ABCs of Movement

From soccer to Cirque du Soleil, Dean Kriellaars’ research into physical movement has far-reaching implications.

Kriellaars [PhD/92, B.P.E./80], associate professor of physical therapy in the College of Rehabilitation Sciences, focuses his research in an area known as physical literacy. Often when we think of literacy, we think of the ABCs of reading and writing. Kriellaars’ research takes the same concept and applies it to physical activity.

“Physical literacy is the building blocks you put together, like the alphabet, to create movements we need to do in everyday life,” Kriellaars says. “We currently don’t deliver the basic alphabet of movement skills, and that alphabet is the foundation of physical literacy. If you don’t have that vocabulary, you’re blocked from participating actively in society, whether that’s sport, recreation or vocation.”

One of the exciting research projects Kriellaars is currently working on focuses on increasing physical literacy in young soccer players, ages seven and up. The program – called Movement Preparation – is being launched across Canada with the goal of enhancing performance in soccer while increasing players’ endurance. Canada is the first country to implement this kind of physical literacy-based movement preparation program.

Kriellaars’ other research work in physical literacy is with Cirque du Soleil and the National Circus School in Montreal.

“Physical literacy is the building blocks you put together, like the alphabet, to create movements we need to do in everyday life.”

“We ask, ‘What is it about circus performers that makes them good at what they do?’” he says. “My job with the circus is to maximize performers’ durability and performance while minimizing injury.”

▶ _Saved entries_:
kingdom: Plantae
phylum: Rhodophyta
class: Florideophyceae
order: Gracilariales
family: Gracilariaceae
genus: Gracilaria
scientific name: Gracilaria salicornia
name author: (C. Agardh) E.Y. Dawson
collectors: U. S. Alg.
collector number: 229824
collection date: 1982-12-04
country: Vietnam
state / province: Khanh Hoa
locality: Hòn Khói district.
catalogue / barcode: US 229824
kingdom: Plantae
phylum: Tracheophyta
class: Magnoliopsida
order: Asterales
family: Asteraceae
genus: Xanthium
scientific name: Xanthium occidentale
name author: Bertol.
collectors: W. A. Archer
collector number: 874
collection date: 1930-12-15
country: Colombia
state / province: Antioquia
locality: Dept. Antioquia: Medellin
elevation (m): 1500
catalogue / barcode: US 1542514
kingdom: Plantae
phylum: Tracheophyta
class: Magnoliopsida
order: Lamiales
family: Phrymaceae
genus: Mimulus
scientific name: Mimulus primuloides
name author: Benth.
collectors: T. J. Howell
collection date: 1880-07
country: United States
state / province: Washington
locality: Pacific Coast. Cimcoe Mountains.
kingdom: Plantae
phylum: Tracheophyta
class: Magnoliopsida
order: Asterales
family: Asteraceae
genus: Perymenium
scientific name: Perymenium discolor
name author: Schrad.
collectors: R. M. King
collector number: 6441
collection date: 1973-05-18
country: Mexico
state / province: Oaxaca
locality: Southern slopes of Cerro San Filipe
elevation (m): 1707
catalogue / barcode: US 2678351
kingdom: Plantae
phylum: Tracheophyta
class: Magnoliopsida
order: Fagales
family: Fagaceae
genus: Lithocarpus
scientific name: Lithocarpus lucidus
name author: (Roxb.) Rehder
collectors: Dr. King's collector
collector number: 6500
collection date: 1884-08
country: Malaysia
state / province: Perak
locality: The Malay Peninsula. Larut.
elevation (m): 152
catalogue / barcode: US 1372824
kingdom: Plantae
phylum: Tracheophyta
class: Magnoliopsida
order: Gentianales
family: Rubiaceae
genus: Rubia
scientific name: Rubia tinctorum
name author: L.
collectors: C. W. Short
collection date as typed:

▶ _What to do_: Can you quote the physical literacy article word for word, from "One of the exciting" through "School in Montreal."?

▶ _Task response_:
One of the exciting research projects Kriellaars is currently working on focuses on increasing physical literacy in young soccer players, ages seven and up. The program – called Movement Preparation – is being launched across Canada with the goal of enhancing performance in soccer while increasing players’ endurance. Canada is the first country to implement this kind of physical literacy-based movement preparation program.

Kriellaars’ other research work in physical literacy is with Cirque du Soleil and the National Circus School in Montreal.